Acid brights have taken control of Flushing Meadows and it all seems rather contrary to the business-like atmosphere in the US Open hardcourts, where players are now scrambling to secure the last major trophy of the grand slam season.
And yet who’s to say the wildly electric color splash isn’t part of the game? Why not blind or dazzle, depending how you see it (pun intended), an opponent into submission?
Raising the bar again are two titans of the sportswear-active lifestyle industry. One goes all out for geometrics and color-blocking, and the other goes for gradient and contrast. Both have their ball-hitting squads delivering the psychedelic style statement.
For Adidas, Serbian Ana Ivanovic led the pack with the racer-back babydoll Multifaceted Pro Dress.
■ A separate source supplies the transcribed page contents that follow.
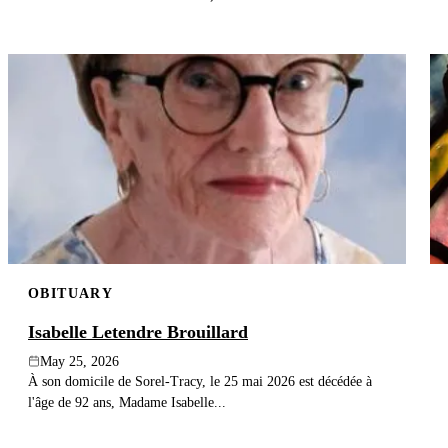
OBITUARY
Isabelle Letendre Brouillard
May 25, 2026
À son domicile de Sorel-Tracy, le 25 mai 2026 est décédée à
l'âge de 92 ans, Madame Isabelle...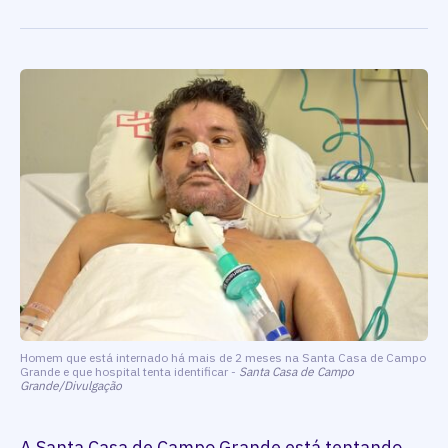
Homem que está internado há mais de 2 meses na Santa Casa de Campo
Grande e que hospital tenta identificar -
Santa Casa de Campo
Grande/Divulgação
A Santa Casa de Campo Grande está tentando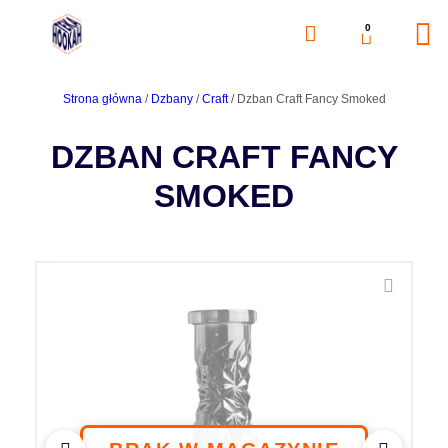
0
Strona główna
/
Dzbany
/
Craft
/ Dzban Craft Fancy Smoked
DZBAN CRAFT FANCY
SMOKED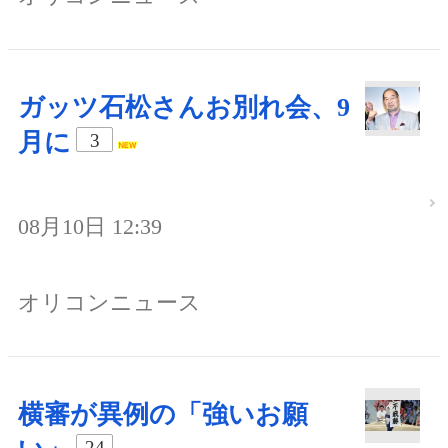
ガッツ石松さんお別れ会、9
月に
3
08月10日 12:39
オリコンニュース
横審が異例の「強いお願
24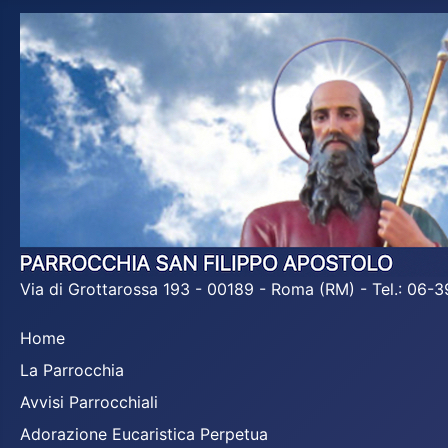
Via di Grottarossa 193 - 00189 - Roma (RM) - Tel.: 06
Home
La Parrocchia
Avvisi Parrocchiali
Adorazione Eucaristica Perpetua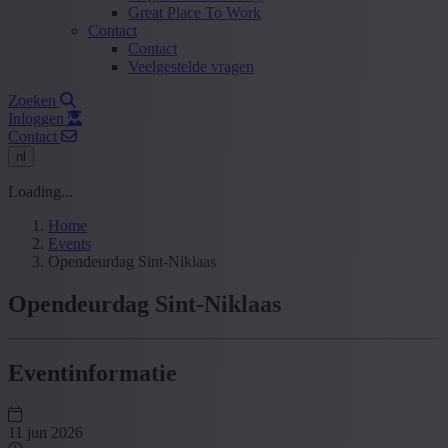
Great Place To Work
Contact
Contact
Veelgestelde vragen
Zoeken
Inloggen
Contact
nl
Loading...
Home
Events
Opendeurdag Sint-Niklaas
Opendeurdag Sint-Niklaas
Eventinformatie
11 jun 2026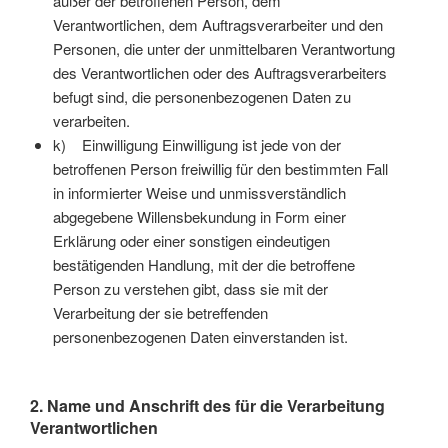
außer der betroffenen Person, dem
Verantwortlichen, dem Auftragsverarbeiter und den
Personen, die unter der unmittelbaren Verantwortung
des Verantwortlichen oder des Auftragsverarbeiters
befugt sind, die personenbezogenen Daten zu
verarbeiten.
k) Einwilligung Einwilligung ist jede von der
betroffenen Person freiwillig für den bestimmten Fall
in informierter Weise und unmissverständlich
abgegebene Willensbekundung in Form einer
Erklärung oder einer sonstigen eindeutigen
bestätigenden Handlung, mit der die betroffene
Person zu verstehen gibt, dass sie mit der
Verarbeitung der sie betreffenden
personenbezogenen Daten einverstanden ist.
2. Name und Anschrift des für die Verarbeitung
Verantwortlichen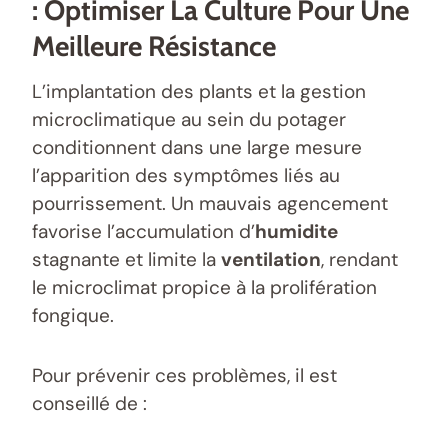
: Optimiser La Culture Pour Une
Meilleure Résistance
L’implantation des plants et la gestion
microclimatique au sein du potager
conditionnent dans une large mesure
l’apparition des symptômes liés au
pourrissement. Un mauvais agencement
favorise l’accumulation d’
humidite
stagnante et limite la
ventilation
, rendant
le microclimat propice à la prolifération
fongique.
Pour prévenir ces problèmes, il est
conseillé de :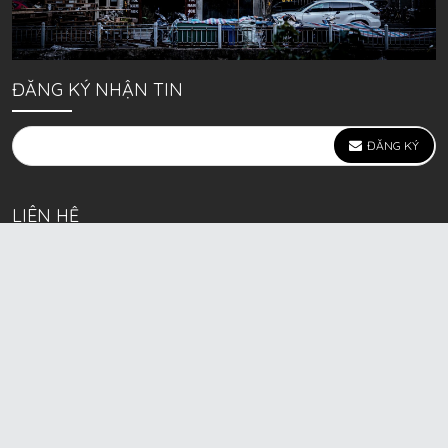
ĐĂNG KÝ NHẬN TIN
ĐĂNG KÝ
LIÊN HỆ
639 Kim Ngưu, P. Vĩnh Tuy, Q. Hai Bà Trưng, Hà Nội
(mặt đường lớn)
Call/Zalo bán lẻ: 0963. 51. 41. 31
Call/Zalo CSKH: 0931. 51. 41. 31
Call/Zalo CSKH: 0931. 51. 41. 31
HKD BECK SPORT Số ĐK 01D8037673 cấp ngày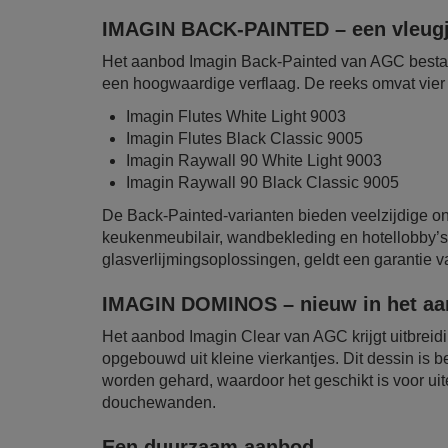
IMAGIN BACK-PAINTED – een vleugj
Het aanbod Imagin Back-Painted van AGC bestaat 
een hoogwaardige verflaag. De reeks omvat vier 
Imagin Flutes White Light 9003
Imagin Flutes Black Classic 9005
Imagin Raywall 90 White Light 9003
Imagin Raywall 90 Black Classic 9005
De Back-Painted-varianten bieden veelzijdige o
keukenmeubilair, wandbekleding en hotellobby’s
glasverlijmingsoplossingen, geldt een garantie van
IMAGIN DOMINOS – nieuw in het a
Het aanbod Imagin Clear van AGC krijgt uitbrei
opgebouwd uit kleine vierkantjes. Dit dessin is 
worden gehard, waardoor het geschikt is voor u
douchewanden.
Een duurzaam aanbod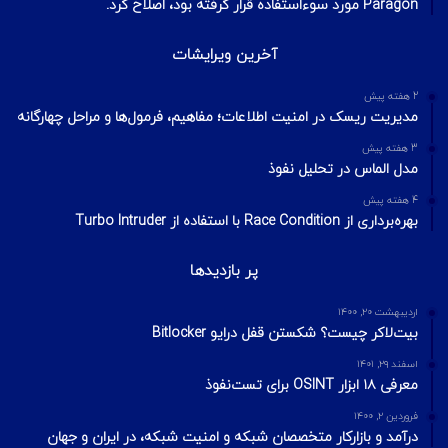
Paragon مورد سوءاستفاده قرار گرفته بود، اصلاح کرد.
آخرین ویرایشات
2 هفته پیش
مدیریت ریسک در امنیت اطلاعات؛ مفاهیم، فرمول‌ها و مراحل چهارگانه
3 هفته پیش
مدل الماس در تحلیل نفوذ
4 هفته پیش
بهره‌برداری از Race Condition با استفاده از Turbo Intruder
پر بازدیدها
اردیبهشت ۲۰, ۱۴۰۰
بیت‌لاکر چیست؟ شکستن قفل درایو Bitlocker
اسفند ۲۹, ۱۴۰۱
معرفی ۱۸ ابزار OSINT برای تست‌نفوذ
فروردین ۲, ۱۴۰۰
درآمد و بازارکار متخصصان شبکه و امنیت شبکه، در ایران و جهان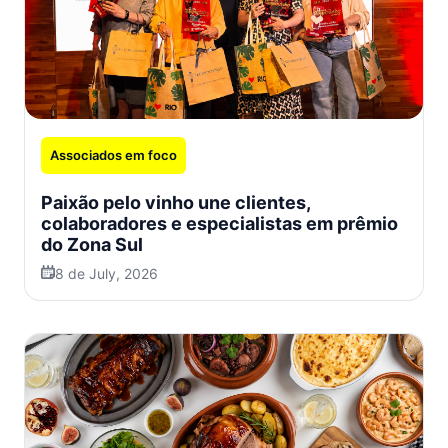
Associados em foco
Paixão pelo vinho une clientes,
colaboradores e especialistas em prêmio
do Zona Sul
8 de July, 2026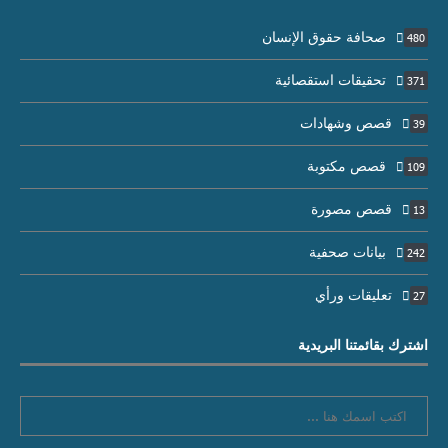
صحافة حقوق الإنسان
480
تحقيقات استقصائية
371
قصص وشهادات
39
قصص مكتوبة
109
قصص مصورة
13
بيانات صحفية
242
تعليقات ورأي
27
اشترك بقائمتنا البريدية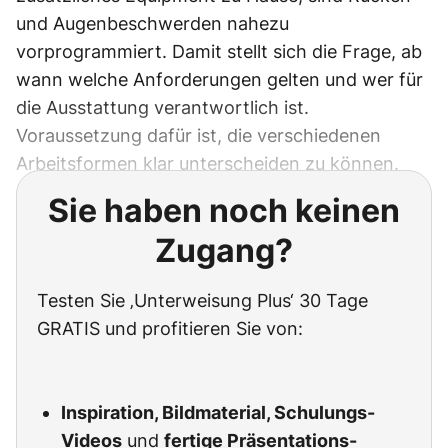
und Augenbeschwerden nahezu
vorprogrammiert. Damit stellt sich die Frage, ab
wann welche Anforderungen gelten und wer für
die Ausstattung verantwortlich ist.
Voraussetzung dafür ist, die verschiedenen
Arbeitsformen klar unterscheiden zu ­können.
Sie haben noch keinen
Zugang?
Testen Sie ‚Unterweisung Plus‘ 30 Tage
GRATIS und profitieren Sie von:
Inspiration, Bildmaterial, Schulungs-
Videos
und
fertige Präsentations-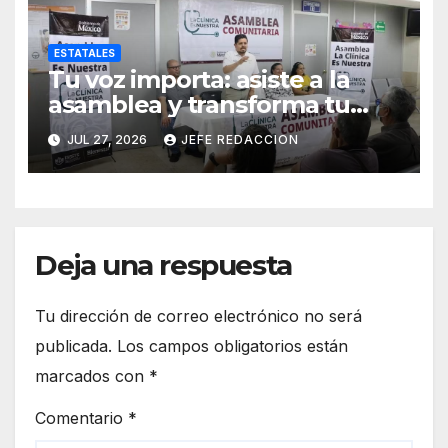
ESTATALES
Tu voz importa: asiste a la
asamblea y transforma tu
clínica del IMSS-Bienestar
JUL 27, 2026
JEFE REDACCION
Deja una respuesta
Tu dirección de correo electrónico no será
publicada.
Los campos obligatorios están
marcados con
*
Comentario
*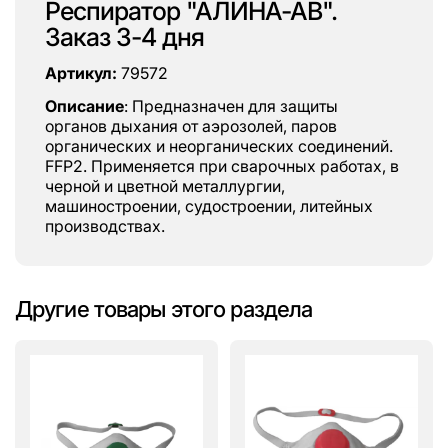
Респиратор "АЛИНА-АВ".
Заказ 3-4 дня
Артикул:
79572
Описание
: Предназначен для защиты
органов дыхания от аэрозолей, паров
органических и неорганических соединений.
FFP2. Применяется при сварочных работах, в
черной и цветной металлургии,
машиностроении, судостроении, литейных
производствах.
Другие товары этого раздела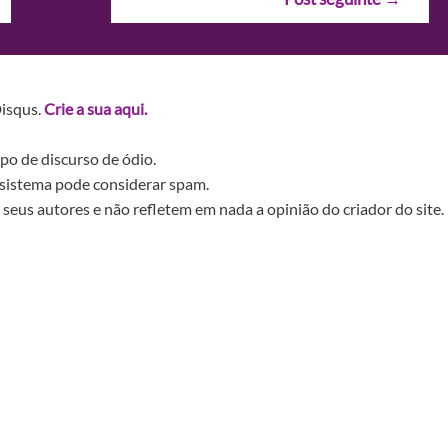
Disqus.
Crie a sua aqui.
po de discurso de ódio.
sistema pode considerar spam.
seus autores e não refletem em nada a opinião do criador do site.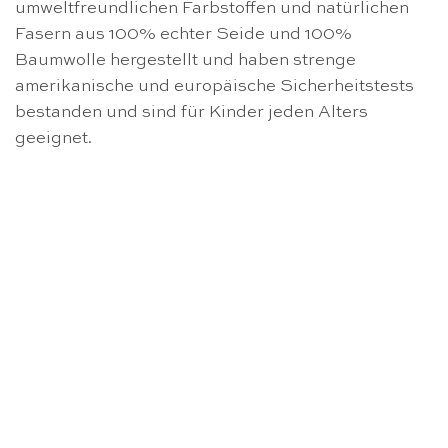
umweltfreundlichen Farbstoffen und natürlichen
Fasern aus 100% echter Seide und 100%
Baumwolle hergestellt und haben strenge
amerikanische und europäische Sicherheitstests
bestanden und sind für Kinder jeden Alters
geeignet.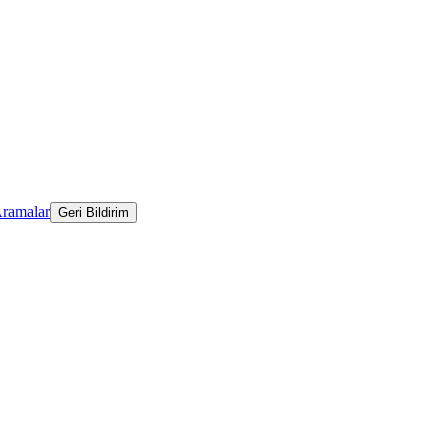
Aramalar
Geri Bildirim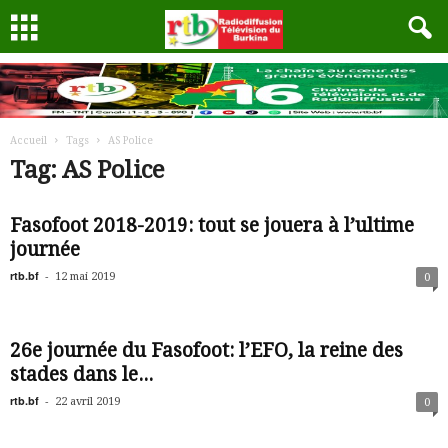
Accueil
Tags
AS Police
Tag: AS Police
Fasofoot 2018-2019: tout se jouera à l’ultime
journée
rtb.bf
-
12 mai 2019
0
26e journée du Fasofoot: l’EFO, la reine des
stades dans le...
rtb.bf
-
22 avril 2019
0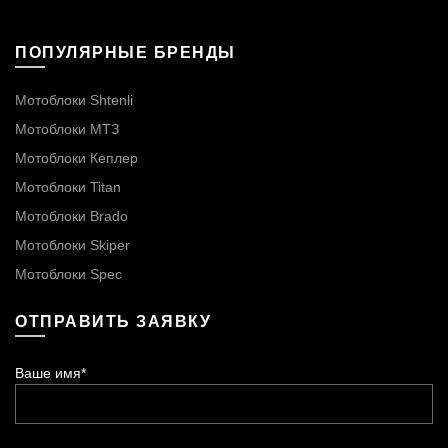
ПОПУЛЯРНЫЕ БРЕНДЫ
Мотоблоки Shtenli
Мотоблоки МТЗ
Мотоблоки Кеплер
Мотоблоки Titan
Мотоблоки Brado
Мотоблоки Skiper
Мотоблоки Spec
ОТПРАВИТЬ ЗАЯВКУ
Ваше имя*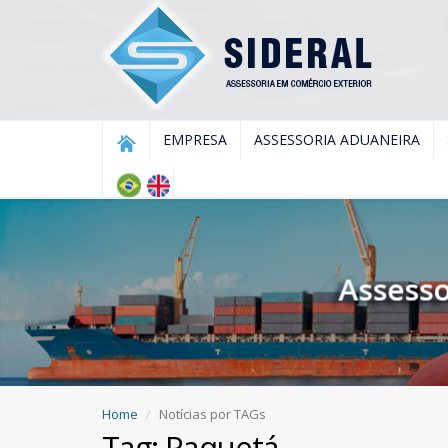
EMPRESA
ASSESSORIA ADUANEIRA
Home
Notícias por TAGs
Tag: Paquetá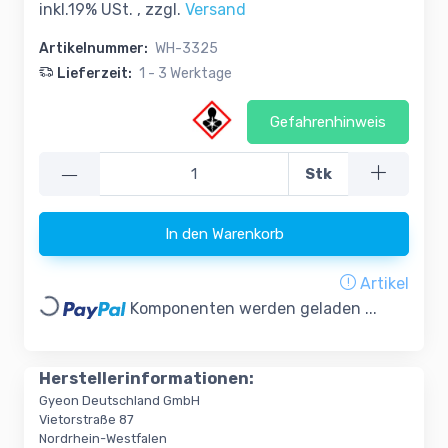
inkl.19% USt. , zzgl.
Versand
Artikelnummer:
WH-3325
Lieferzeit:
1 - 3 Werktage
Gefahrenhinweis
—
Stk
In den Warenkorb
Artikel
Loading...
Komponenten werden geladen ...
Herstellerinformationen:
Gyeon Deutschland GmbH
Vietorstraße 87
Nordrhein-Westfalen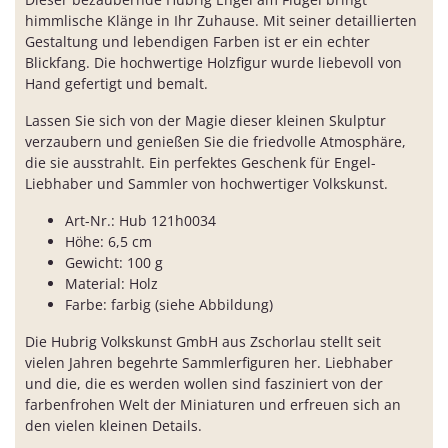
himmlische Klänge in Ihr Zuhause. Mit seiner detaillierten
Gestaltung und lebendigen Farben ist er ein echter
Blickfang. Die hochwertige Holzfigur wurde liebevoll von
Hand gefertigt und bemalt.
Lassen Sie sich von der Magie dieser kleinen Skulptur
verzaubern und genießen Sie die friedvolle Atmosphäre,
die sie ausstrahlt. Ein perfektes Geschenk für Engel-
Liebhaber und Sammler von hochwertiger Volkskunst.
Art-Nr.: Hub 121h0034
Höhe: 6,5 cm
Gewicht: 100 g
Material: Holz
Farbe: farbig (siehe Abbildung)
Die Hubrig Volkskunst GmbH aus Zschorlau stellt seit
vielen Jahren begehrte Sammlerfiguren her. Liebhaber
und die, die es werden wollen sind fasziniert von der
farbenfrohen Welt der Miniaturen und erfreuen sich an
den vielen kleinen Details.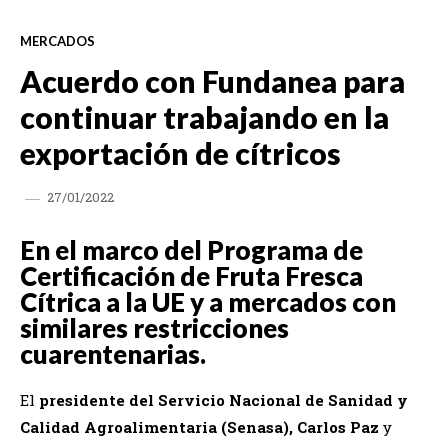
MERCADOS
Acuerdo con Fundanea para
continuar trabajando en la
exportación de cítricos
27/01/2022
En el marco del Programa de
Certificación de Fruta Fresca
Cítrica a la UE y a mercados con
similares restricciones
cuarentenarias.
El
presidente del Servicio Nacional de Sanidad y
Calidad Agroalimentaria (Senasa), Carlos Paz
y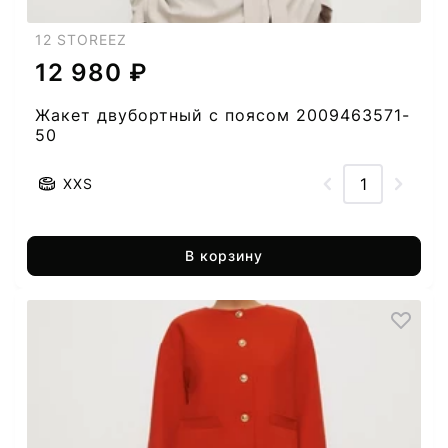
12 STOREEZ
12 980 ₽
Жакет двубортный с поясом 2009463571-
50
XXS
В корзину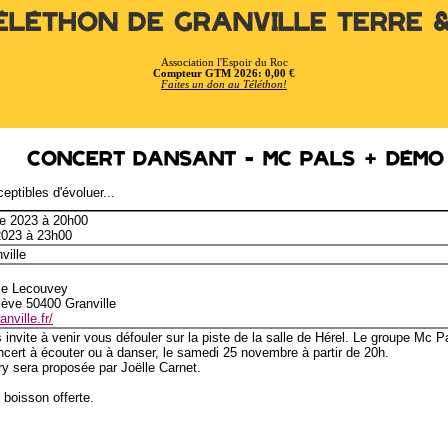
éléthon de Granville Terre 
Association l'Espoir du Roc
Compteur GTM 2026: 0,00 €
Faites un don au Téléthon!
Concert dansant - Mc Pals + démo
eptibles d'évoluer...
e 2023 à 20h00
2023 à 23h00
ville
ce Lecouvey
iève 50400 Granville
nville.fr/
invite à venir vous défouler sur la piste de la salle de Hérel. Le groupe Mc 
cert à écouter ou à danser, le samedi 25 novembre à partir de 20h.
y sera proposée par Joëlle Carnet.
boisson offerte.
How unfortunate that she made a first-round exit.
Germany’s Angelique Kerber and Romania’s Simona Halep, perhaps based on their mood or the time of day, mix and match jersey tank tops, in colors like Flash Red, with bottoms printed with the collection’s staple geometrics.
Halep seems the edgier gal, often going against the grain with her choice of apparel —and we applaud her for it. Unlike the other ladies in their twirly skirts and slim-fit dresses, the Romanian World No. 5 opts for Adidas’ reinvention of the sports shorts—a pair of printed tights with mesh overlay that looks like a difficult piece to wear. On Halep it looks mighty cool, showing off not just her gams but also her swift, powerful strides.
Jo-Wilfried Tsonga and Alexander Zverev flashed their hot summery brights, too, though we prefer the Frenchman’s neon-red polo tamed with periwinkle Bermuda shorts over the German’s hot pink-lemon yellow ensemble.
Stella McCartney x Adidas muse Caroline Wozniacki of Poland looks unflappable in her color-block dress with marbleized prints on the front and back. Spain’s World No. 3 Garbiñe Muguruza wears the more covetable separates from the same line.
Still, on this tourney absolutely nobody holds a candle to Serena Williams who wears—but what else—Serena Williams for Nike, no less. The collection’s headliner is called NikeCourt Power Tennis Dress, a name that suits the achievements and power game of its collaborator.
Inspired by Serena’s nights out in New York, the high-neckline dress comes in black and white versions. Its pleated skirt fans out to reveal streaks of hot pink, one of the subtler executions of the neon trend at the US Open.
The gradient two-tone pieces in the NikeCourt tennis collection make just as strong a statement, as worn by Canada’s Eugenie Bouchard, American Madison Keys, Czech Petra Kvitova and Britain’s Laura Robson on the women’s side.
Over on the men’s side, we loved seeing the black-and-green combo, especially with the zip shirt and sports jacket, on Aussie Nick Kyrgios, Bulgaria’s Grigor Dimitrov, and Juan Martin del Potro.
But somebody tell the hardworking Argentine to please, please avoid wearing head-to-toe acid green. A very tall guy like him in neon monotone can be painfully shocking to the eyes, and might cause the player on the other side of the net to throw a blinding fit.